## Task objective
Transcribe verbatim the stretch of the records below from the first line through the line containing "قبل يوم واحد", including both ends.

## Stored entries
++++
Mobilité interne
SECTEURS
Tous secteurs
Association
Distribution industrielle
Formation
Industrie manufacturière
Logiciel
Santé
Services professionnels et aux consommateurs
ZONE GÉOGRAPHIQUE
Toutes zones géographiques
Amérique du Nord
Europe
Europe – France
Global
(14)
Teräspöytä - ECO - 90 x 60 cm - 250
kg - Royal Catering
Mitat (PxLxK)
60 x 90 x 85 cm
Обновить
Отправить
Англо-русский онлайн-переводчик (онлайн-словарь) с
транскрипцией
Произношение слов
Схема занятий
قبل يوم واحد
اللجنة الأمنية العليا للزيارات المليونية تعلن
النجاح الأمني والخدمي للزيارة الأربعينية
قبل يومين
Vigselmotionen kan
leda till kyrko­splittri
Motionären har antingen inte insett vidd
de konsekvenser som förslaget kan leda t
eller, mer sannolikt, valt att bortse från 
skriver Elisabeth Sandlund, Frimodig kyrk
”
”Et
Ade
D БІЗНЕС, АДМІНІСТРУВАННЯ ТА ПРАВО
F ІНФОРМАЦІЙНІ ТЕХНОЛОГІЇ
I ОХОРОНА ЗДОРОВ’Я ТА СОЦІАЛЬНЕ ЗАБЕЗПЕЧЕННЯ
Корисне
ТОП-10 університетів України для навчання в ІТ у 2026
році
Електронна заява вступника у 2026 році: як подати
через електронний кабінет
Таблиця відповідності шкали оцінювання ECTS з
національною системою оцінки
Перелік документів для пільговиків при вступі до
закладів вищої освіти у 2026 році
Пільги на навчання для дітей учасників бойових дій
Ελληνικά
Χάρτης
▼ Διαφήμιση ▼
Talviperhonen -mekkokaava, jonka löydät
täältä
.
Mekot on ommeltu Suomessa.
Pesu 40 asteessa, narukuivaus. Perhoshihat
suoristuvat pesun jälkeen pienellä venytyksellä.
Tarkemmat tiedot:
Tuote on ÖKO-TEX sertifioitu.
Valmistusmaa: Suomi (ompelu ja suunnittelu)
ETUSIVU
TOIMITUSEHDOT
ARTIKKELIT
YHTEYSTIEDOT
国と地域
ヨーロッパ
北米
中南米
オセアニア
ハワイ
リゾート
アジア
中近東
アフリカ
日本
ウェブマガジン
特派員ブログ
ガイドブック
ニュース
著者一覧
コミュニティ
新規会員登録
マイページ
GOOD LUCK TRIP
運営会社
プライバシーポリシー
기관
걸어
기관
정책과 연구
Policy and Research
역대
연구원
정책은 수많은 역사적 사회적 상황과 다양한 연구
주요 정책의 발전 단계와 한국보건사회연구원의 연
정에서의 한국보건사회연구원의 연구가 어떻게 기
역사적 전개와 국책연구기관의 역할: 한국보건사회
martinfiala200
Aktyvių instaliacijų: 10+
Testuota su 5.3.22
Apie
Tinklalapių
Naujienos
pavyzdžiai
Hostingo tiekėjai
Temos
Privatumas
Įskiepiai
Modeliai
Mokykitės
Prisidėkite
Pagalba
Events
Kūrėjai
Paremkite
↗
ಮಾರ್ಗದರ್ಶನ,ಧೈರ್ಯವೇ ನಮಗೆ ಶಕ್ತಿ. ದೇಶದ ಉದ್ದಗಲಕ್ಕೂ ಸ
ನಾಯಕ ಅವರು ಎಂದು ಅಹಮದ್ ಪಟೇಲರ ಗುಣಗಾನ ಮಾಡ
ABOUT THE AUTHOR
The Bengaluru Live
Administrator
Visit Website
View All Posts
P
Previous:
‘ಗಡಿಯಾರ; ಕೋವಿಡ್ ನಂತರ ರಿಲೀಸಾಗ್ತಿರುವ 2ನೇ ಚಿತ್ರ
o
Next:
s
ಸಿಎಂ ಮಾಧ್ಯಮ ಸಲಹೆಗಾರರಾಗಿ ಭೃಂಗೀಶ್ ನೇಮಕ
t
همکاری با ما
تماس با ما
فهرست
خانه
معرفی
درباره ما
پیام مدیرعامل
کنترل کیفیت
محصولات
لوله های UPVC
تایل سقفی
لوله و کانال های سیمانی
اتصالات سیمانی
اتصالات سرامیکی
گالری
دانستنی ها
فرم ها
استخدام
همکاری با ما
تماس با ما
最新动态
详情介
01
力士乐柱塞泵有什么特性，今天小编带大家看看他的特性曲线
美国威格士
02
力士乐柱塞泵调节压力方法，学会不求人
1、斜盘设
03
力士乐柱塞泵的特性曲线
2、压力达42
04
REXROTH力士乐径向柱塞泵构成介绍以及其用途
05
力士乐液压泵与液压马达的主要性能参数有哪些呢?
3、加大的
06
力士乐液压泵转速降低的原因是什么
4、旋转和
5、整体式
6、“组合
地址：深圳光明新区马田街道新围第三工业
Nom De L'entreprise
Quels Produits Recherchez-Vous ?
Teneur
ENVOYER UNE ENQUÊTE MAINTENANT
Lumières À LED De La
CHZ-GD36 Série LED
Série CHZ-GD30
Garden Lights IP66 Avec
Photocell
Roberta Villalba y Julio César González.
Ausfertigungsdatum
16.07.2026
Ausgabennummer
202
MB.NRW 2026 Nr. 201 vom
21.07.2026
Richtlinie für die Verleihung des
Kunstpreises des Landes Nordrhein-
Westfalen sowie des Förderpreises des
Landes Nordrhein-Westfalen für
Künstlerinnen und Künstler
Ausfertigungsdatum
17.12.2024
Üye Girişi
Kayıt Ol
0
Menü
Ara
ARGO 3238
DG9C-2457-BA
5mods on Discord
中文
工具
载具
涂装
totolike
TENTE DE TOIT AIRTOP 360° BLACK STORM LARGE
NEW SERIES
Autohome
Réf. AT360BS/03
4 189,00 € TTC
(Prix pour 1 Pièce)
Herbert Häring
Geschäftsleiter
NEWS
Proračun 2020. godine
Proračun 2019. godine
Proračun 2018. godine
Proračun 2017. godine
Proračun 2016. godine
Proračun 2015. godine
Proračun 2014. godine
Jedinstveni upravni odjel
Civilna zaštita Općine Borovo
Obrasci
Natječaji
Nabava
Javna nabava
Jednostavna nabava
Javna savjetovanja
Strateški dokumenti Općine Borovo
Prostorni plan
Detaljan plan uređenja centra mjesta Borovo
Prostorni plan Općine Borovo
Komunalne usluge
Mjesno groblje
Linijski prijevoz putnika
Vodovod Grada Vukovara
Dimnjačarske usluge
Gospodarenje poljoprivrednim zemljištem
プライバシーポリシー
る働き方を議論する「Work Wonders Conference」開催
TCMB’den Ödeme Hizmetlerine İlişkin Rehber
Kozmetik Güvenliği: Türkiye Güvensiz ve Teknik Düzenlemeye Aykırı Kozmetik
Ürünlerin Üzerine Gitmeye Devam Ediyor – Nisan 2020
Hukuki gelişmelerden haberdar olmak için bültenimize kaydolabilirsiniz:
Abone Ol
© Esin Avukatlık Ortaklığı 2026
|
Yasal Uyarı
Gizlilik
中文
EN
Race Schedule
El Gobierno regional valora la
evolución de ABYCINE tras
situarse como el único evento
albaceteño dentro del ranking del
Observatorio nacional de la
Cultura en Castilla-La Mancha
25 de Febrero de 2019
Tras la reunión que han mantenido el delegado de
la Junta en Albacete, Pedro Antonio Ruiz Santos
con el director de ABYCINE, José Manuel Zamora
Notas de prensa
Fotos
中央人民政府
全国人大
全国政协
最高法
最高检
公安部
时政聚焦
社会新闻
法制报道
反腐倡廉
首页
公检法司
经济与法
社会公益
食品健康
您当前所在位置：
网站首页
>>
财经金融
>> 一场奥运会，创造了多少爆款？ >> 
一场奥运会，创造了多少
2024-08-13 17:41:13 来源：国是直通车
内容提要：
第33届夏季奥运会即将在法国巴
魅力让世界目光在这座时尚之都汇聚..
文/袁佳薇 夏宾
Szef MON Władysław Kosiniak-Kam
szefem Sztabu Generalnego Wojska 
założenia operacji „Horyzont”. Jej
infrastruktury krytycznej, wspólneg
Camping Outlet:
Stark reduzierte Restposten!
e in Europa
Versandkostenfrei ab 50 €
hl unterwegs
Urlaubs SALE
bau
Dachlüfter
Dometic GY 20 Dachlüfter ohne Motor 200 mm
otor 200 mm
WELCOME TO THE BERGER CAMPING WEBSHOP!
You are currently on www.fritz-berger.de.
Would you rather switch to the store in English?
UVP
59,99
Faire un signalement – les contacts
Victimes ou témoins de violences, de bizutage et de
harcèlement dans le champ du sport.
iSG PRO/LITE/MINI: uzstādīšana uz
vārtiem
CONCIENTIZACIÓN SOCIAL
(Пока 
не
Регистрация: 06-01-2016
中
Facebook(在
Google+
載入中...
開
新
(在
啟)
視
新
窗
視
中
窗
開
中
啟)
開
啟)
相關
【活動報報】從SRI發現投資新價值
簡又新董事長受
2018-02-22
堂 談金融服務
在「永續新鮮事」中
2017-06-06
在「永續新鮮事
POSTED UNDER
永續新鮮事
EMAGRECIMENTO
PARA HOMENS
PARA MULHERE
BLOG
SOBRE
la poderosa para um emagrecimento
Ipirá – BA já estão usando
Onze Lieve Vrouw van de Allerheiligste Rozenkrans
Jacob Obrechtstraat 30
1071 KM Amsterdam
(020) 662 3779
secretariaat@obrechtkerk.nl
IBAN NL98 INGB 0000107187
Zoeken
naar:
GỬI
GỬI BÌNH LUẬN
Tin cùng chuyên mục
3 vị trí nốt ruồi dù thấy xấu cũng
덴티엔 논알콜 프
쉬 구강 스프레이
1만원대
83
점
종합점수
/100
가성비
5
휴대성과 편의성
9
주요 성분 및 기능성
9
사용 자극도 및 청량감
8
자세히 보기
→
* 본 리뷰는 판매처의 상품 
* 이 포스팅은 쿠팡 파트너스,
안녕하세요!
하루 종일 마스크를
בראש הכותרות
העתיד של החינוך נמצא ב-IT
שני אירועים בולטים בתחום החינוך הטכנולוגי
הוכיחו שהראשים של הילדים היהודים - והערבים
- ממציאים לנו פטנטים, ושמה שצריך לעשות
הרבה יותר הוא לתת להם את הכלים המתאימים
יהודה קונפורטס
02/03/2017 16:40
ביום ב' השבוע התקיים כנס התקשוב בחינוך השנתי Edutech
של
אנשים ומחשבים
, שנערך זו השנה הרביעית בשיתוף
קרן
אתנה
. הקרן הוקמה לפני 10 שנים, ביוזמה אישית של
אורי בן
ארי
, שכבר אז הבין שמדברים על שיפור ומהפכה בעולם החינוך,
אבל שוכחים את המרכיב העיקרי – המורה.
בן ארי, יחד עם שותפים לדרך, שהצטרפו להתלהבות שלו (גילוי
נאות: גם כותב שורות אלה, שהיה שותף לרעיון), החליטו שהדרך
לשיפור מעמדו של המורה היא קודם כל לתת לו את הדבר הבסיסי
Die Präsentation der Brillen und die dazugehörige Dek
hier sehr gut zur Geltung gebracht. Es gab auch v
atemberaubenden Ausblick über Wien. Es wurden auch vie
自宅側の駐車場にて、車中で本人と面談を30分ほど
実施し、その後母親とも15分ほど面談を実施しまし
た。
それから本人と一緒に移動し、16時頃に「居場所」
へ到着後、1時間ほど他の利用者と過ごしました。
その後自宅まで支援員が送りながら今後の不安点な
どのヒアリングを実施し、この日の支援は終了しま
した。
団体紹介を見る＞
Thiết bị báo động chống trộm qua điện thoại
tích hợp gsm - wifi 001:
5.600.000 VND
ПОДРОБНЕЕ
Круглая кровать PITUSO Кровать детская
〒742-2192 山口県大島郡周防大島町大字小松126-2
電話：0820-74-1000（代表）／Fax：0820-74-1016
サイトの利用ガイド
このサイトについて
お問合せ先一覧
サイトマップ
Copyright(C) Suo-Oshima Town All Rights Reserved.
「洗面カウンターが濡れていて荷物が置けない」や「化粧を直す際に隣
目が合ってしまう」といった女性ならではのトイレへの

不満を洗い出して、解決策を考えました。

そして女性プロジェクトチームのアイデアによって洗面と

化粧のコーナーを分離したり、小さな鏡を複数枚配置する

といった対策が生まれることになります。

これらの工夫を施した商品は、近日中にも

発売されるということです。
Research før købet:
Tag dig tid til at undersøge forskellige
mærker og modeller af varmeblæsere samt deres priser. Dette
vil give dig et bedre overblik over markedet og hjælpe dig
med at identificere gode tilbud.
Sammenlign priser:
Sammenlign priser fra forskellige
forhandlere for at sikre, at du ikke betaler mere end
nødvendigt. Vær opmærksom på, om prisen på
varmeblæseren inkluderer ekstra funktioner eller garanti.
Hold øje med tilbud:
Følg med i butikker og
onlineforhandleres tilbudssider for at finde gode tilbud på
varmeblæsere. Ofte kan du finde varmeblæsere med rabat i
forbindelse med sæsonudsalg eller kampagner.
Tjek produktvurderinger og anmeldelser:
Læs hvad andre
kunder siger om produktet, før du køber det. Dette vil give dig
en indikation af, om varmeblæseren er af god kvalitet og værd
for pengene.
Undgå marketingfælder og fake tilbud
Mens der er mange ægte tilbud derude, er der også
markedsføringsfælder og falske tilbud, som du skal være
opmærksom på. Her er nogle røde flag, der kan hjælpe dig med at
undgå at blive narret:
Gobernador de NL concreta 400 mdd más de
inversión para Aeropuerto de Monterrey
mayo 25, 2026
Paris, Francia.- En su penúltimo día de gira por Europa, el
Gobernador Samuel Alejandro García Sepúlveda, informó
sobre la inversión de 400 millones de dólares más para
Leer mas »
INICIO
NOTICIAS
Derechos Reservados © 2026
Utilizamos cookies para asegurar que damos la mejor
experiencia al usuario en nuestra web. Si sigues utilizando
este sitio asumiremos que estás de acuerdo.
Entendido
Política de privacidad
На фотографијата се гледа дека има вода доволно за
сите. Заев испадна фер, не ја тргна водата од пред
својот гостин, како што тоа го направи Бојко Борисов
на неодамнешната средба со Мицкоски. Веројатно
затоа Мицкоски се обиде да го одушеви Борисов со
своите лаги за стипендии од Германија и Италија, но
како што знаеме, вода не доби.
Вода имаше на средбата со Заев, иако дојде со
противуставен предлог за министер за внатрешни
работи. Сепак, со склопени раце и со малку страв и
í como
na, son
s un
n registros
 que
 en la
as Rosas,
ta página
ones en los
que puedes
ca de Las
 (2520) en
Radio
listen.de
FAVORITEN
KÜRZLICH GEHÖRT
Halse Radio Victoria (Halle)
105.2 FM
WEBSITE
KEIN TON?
++++
## Response area
Mobilité interne
SECTEURS
Tous secteurs
Association
Distribution industrielle
Formation
Industrie manufacturière
Logiciel
Santé
Services professionnels et aux consommateurs
ZONE GÉOGRAPHIQUE
Toutes zones géographiques
Amérique du Nord
Europe
Europe – France
Global
(14)
Teräspöytä - ECO - 90 x 60 cm - 250
kg - Royal Catering
Mitat (PxLxK)
60 x 90 x 85 cm
Обновить
Отправить
Англо-русский онлайн-переводчик (онлайн-словарь) с
транскрипцией
Произношение слов
Схема занятий
قبل يوم واحد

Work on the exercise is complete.